* **WORK INSTRUCTIONS**: Your task is to copy the lines of the data below from the line holding "- **Integration**: Simple" through the line holding "## 🎯 PROBLEM STATEMENT", inclusive, exactly and with nothing added.

* **EXERCISE INPUT**:
§ §

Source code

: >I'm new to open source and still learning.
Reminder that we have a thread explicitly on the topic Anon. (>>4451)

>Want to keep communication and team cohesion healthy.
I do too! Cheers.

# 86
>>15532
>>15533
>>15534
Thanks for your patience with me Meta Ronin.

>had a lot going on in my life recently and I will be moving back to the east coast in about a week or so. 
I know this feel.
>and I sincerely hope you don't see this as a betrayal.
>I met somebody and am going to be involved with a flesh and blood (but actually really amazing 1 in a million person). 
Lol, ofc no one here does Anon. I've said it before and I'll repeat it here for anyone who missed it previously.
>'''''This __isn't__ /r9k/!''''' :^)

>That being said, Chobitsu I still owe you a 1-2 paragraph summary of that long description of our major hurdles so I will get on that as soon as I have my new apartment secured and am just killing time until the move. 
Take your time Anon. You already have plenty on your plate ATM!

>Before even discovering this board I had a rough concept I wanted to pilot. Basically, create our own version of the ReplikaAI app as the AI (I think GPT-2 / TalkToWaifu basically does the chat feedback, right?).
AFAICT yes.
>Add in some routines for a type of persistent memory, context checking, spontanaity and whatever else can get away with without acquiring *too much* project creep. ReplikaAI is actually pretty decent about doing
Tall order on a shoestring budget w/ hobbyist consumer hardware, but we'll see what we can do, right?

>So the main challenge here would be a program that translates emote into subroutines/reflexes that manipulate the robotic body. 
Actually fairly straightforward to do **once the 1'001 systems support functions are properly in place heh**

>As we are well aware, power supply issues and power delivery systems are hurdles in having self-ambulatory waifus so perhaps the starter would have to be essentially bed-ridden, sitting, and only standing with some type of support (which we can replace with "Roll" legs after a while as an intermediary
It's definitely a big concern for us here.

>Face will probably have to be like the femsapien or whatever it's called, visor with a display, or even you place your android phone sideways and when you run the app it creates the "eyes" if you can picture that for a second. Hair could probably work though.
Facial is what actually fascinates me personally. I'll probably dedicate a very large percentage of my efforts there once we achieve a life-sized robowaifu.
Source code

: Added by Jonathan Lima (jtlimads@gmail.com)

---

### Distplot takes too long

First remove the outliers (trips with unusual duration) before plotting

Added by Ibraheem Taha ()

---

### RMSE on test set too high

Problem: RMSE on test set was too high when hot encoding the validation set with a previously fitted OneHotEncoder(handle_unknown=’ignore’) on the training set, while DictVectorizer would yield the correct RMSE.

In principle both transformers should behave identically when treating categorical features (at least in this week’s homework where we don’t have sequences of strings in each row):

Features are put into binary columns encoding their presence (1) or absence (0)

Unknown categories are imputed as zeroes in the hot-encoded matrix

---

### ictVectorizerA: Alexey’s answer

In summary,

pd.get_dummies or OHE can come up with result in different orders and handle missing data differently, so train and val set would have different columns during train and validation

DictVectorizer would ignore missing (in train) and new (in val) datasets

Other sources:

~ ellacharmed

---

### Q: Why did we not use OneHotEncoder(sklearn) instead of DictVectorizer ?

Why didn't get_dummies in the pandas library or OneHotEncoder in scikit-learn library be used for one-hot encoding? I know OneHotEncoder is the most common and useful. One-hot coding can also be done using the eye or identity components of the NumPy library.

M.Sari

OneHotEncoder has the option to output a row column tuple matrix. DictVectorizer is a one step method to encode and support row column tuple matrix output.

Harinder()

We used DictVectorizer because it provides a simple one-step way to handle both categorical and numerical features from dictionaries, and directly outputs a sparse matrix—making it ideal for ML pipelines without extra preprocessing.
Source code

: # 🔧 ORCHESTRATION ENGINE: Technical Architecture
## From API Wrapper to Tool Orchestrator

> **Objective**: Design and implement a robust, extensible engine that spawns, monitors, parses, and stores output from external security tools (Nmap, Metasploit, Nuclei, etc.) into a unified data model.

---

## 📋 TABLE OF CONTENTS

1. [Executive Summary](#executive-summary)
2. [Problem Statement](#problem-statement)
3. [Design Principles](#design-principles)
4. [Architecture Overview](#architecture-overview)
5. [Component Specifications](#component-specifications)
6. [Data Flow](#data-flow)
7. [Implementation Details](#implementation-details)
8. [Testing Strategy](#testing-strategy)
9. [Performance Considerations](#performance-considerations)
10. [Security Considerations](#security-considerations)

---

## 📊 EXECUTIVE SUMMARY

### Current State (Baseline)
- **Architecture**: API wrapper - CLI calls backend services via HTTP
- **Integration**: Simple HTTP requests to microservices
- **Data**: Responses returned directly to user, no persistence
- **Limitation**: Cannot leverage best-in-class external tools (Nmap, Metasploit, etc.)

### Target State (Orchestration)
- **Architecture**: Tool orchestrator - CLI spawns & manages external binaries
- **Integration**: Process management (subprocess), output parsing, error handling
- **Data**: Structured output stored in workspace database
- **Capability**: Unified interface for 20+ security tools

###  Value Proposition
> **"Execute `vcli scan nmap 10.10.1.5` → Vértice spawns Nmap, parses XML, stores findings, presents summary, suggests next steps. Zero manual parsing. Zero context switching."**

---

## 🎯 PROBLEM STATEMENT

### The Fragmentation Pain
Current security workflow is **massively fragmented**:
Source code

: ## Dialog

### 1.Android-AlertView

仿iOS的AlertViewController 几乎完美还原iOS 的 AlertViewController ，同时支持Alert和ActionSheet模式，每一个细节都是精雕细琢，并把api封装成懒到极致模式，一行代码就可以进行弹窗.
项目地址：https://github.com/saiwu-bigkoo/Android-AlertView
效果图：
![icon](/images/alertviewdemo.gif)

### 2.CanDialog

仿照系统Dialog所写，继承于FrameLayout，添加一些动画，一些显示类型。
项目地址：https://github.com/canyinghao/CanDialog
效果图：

§ §

* **EXERCISE RESULT**:
- **Integration**: Simple HTTP requests to microservices
- **Data**: Responses returned directly to user, no persistence
- **Limitation**: Cannot leverage best-in-class external tools (Nmap, Metasploit, etc.)

### Target State (Orchestration)
- **Architecture**: Tool orchestrator - CLI spawns & manages external binaries
- **Integration**: Process management (subprocess), output parsing, error handling
- **Data**: Structured output stored in workspace database
- **Capability**: Unified interface for 20+ security tools

###  Value Proposition
> **"Execute `vcli scan nmap 10.10.1.5` → Vértice spawns Nmap, parses XML, stores findings, presents summary, suggests next steps. Zero manual parsing. Zero context switching."**

---

## 🎯 PROBLEM STATEMENT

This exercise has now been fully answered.